Remembering Andy Grove, Mentor and Defender of Silicon Valley

March 22, 2016, 11:06 AM UTC

This essay originally appeared in Data Sheet, Fortune’s daily tech newsletter. Sign up here.

Andy Grove wasn’t one to mince words. In 2005 I interviewed him for a profile of Intel’s newly appointed CEO, Paul Otellini. The rap on Otellini was that he wasn’t a technologist, like the first three, larger-than-life chief executives of Intel (INTC): Bob Noyce, Gordon Moore, and Grove. Grove’s one-word response: “Bullshit.”

This was typical Grove. He was an American original, in a way only an immigrant can be—a thick-accented, scientist-turned-businessman who spoke forcefully and wrote gracefully in English on topics as varied as his management philosophy, his battle with prostate cancer, and his story of coming to the U.S. Grove was famously profane, harsh, driven, and driving. And as his one-time research assistant Robert Siegel remembered him Tuesday, when Grove died at home in Los Altos, Calif., at the age of 79, the titan of Silicon Valley also wasn’t above being challenged.
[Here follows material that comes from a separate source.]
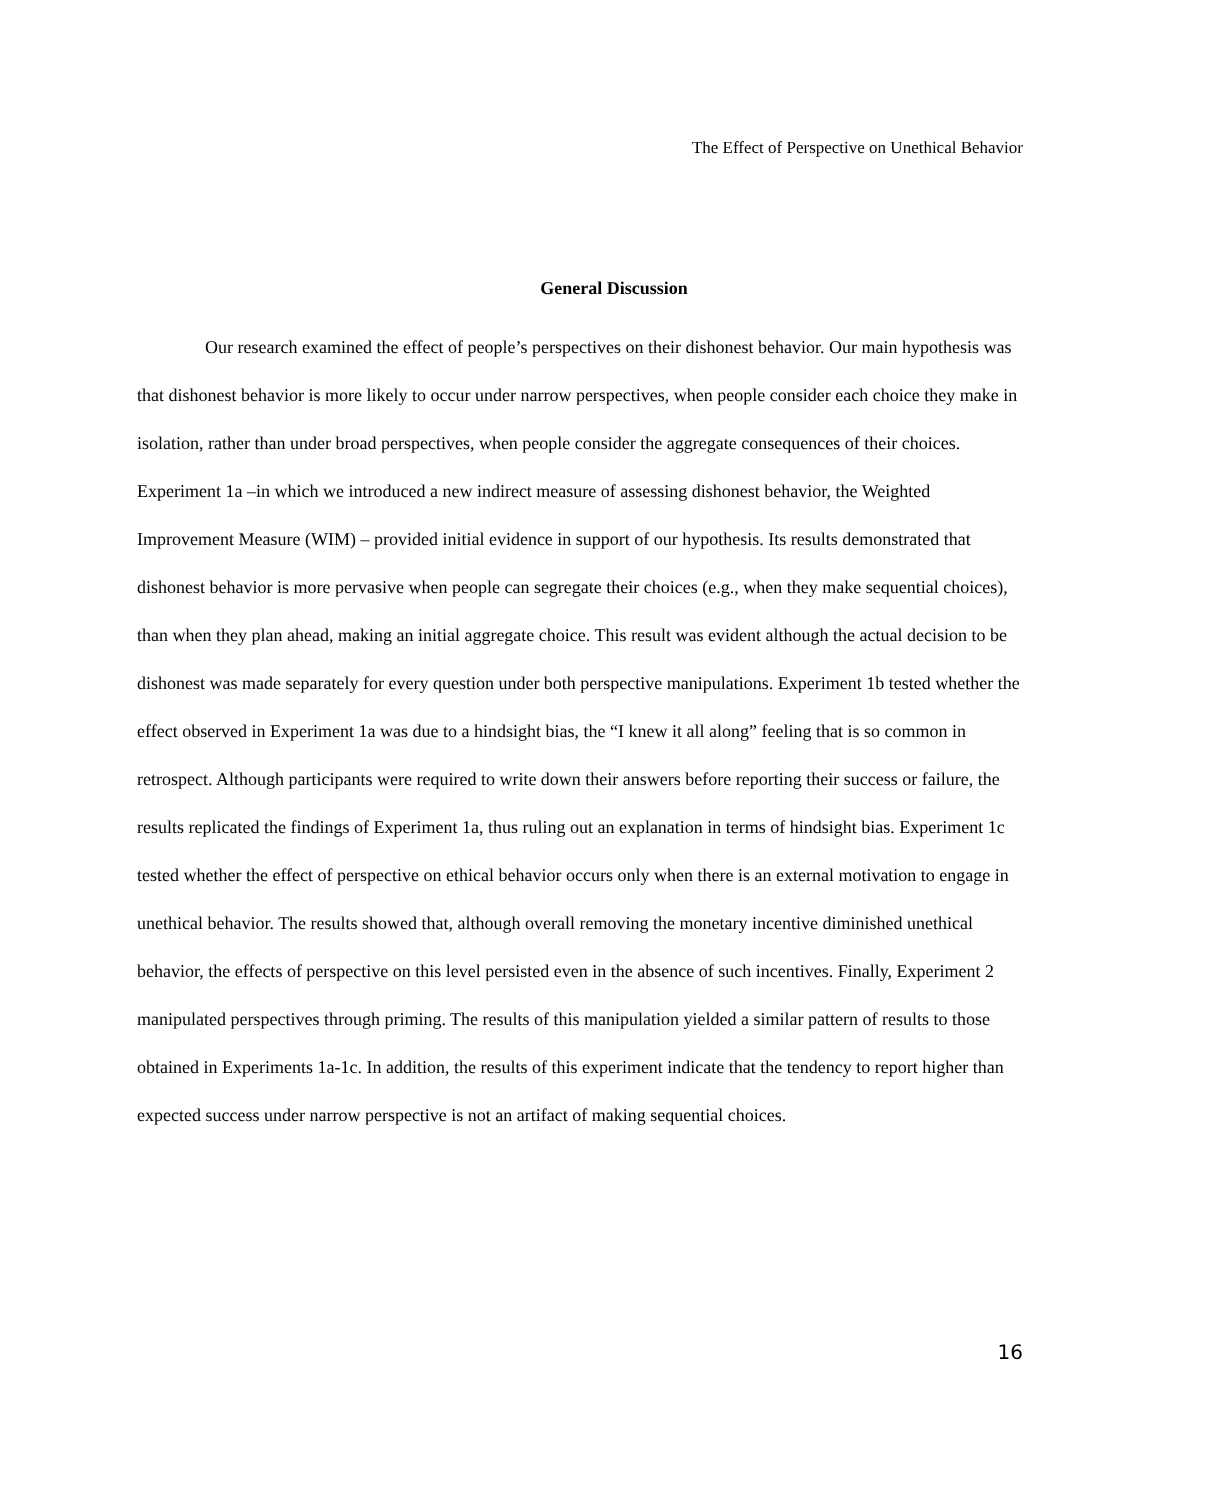The Effect of Perspective on Unethical Behavior
General Discussion
Our research examined the effect of people’s perspectives on their dishonest behavior. Our main hypothesis was that dishonest behavior is more likely to occur under narrow perspectives, when people consider each choice they make in isolation, rather than under broad perspectives, when people consider the aggregate consequences of their choices. Experiment 1a –in which we introduced a new indirect measure of assessing dishonest behavior, the Weighted Improvement Measure (WIM) – provided initial evidence in support of our hypothesis. Its results demonstrated that dishonest behavior is more pervasive when people can segregate their choices (e.g., when they make sequential choices), than when they plan ahead, making an initial aggregate choice. This result was evident although the actual decision to be dishonest was made separately for every question under both perspective manipulations. Experiment 1b tested whether the effect observed in Experiment 1a was due to a hindsight bias, the “I knew it all along” feeling that is so common in retrospect. Although participants were required to write down their answers before reporting their success or failure, the results replicated the findings of Experiment 1a, thus ruling out an explanation in terms of hindsight bias. Experiment 1c tested whether the effect of perspective on ethical behavior occurs only when there is an external motivation to engage in unethical behavior. The results showed that, although overall removing the monetary incentive diminished unethical behavior, the effects of perspective on this level persisted even in the absence of such incentives. Finally, Experiment 2 manipulated perspectives through priming. The results of this manipulation yielded a similar pattern of results to those obtained in Experiments 1a-1c. In addition, the results of this experiment indicate that the tendency to report higher than expected success under narrow perspective is not an artifact of making sequential choices.
16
Grove is one of the small handful of people who created Silicon Valley as it is today. Intel’s accomplishments run deeper than having developed a powerful monopoly position in the microprocessors that drove the growth of personal computers. Grove’s Intel also showed how to use marketing—“Intel Inside”—to convince consumers they wanted a product whose technical specifications they’d never understand. His Intel gave cubicles a good name, a place where the lowly and the godly worked near one another. Grove also showed businesses of all stripes the importance of change when he took Intel out of the memory-chip market as it was being clobbered by Japan.

Major changes afoot at Intel.

Grove was a mentor to a generation of Intel executives and also other entrepreneurs who shared his values, dreams, and tactics. Chief among these was Steve Jobs.

He also was a fierce defender of Silicon Valley. When I mentioned to him in 2005 that I’d recently read the seminal Tom Wolfe profile of Bob Noyce in Esquire from 1983, one of the finest pieces of journalism I’ve ever read about Silicon Valley, Grove reacted violently. “I hated that article,” he said. “That man didn’t understand this place at all.”

Grove certainly understood this place. After all, he helped make it what it is.